= What you are asked to do =
Can you duplicate the entries word for word, starting with the line that contains "3. Cookie-баннер и панель" and going on through the end of the entries, with the pictures left out?

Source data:
Content starts
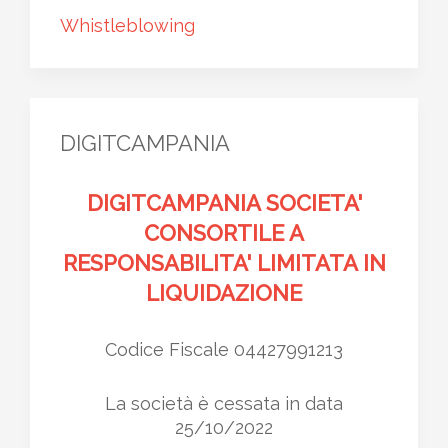
Whistleblowing
DIGITCAMPANIA
DIGITCAMPANIA SOCIETA'
CONSORTILE A
RESPONSABILITA' LIMITATA IN
LIQUIDAZIONE
Codice Fiscale 04427991213
La società è cessata in data
25/10/2022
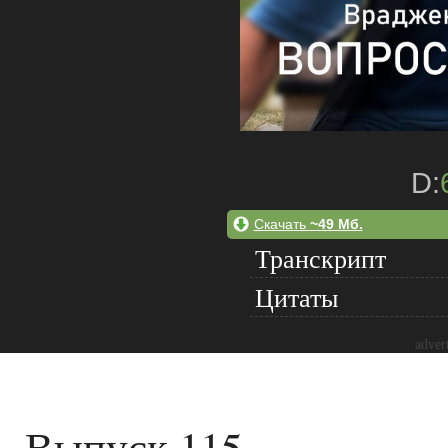
D:
Скачать
~49 Мб.
Транскрипт
Цитаты
adver
Выпуск 115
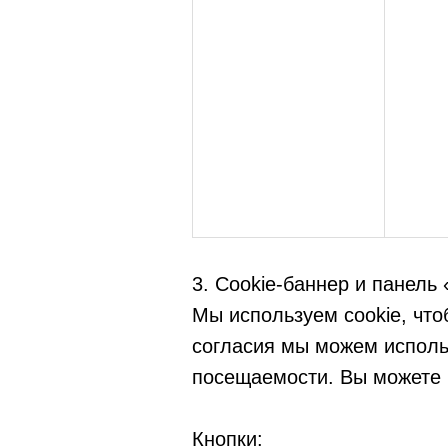
3. Cookie-баннер и панель
Мы используем cookie, что
согласия мы можем использ
посещаемости. Вы можете п
Кнопки:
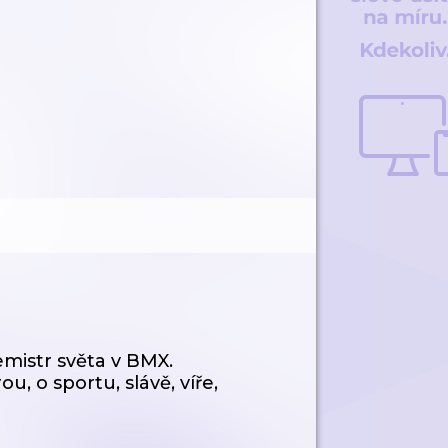
emistr světa v BMX.
, o sportu, slávě, víře,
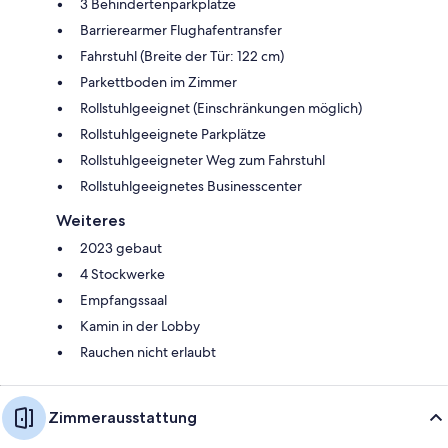
3 Behindertenparkplätze
Barrierearmer Flughafentransfer
Fahrstuhl (Breite der Tür: 122 cm)
Parkettboden im Zimmer
Rollstuhlgeeignet (Einschränkungen möglich)
Rollstuhlgeeignete Parkplätze
Rollstuhlgeeigneter Weg zum Fahrstuhl
Rollstuhlgeeignetes Businesscenter
Weiteres
2023 gebaut
4 Stockwerke
Empfangssaal
Kamin in der Lobby
Rauchen nicht erlaubt
Zimmerausstattung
Content ends
= Response =
3. Cookie-баннер и панель
Мы используем cookie, что
согласия мы можем использ
посещаемости. Вы можете п
Кнопки:
emistr světa v BMX.
, o sportu, slávě, víře,
3 Behindertenparkplätze
Barrierearmer Flughafentransfer
Fahrstuhl (Breite der Tür: 122 cm)
Parkettboden im Zimmer
Rollstuhlgeeignet (Einschränkungen möglich)
Rollstuhlgeeignete Parkplätze
Rollstuhlgeeigneter Weg zum Fahrstuhl
Rollstuhlgeeignetes Businesscenter
Weiteres
2023 gebaut
4 Stockwerke
Empfangssaal
Kamin in der Lobby
Rauchen nicht erlaubt
Zimmerausstattung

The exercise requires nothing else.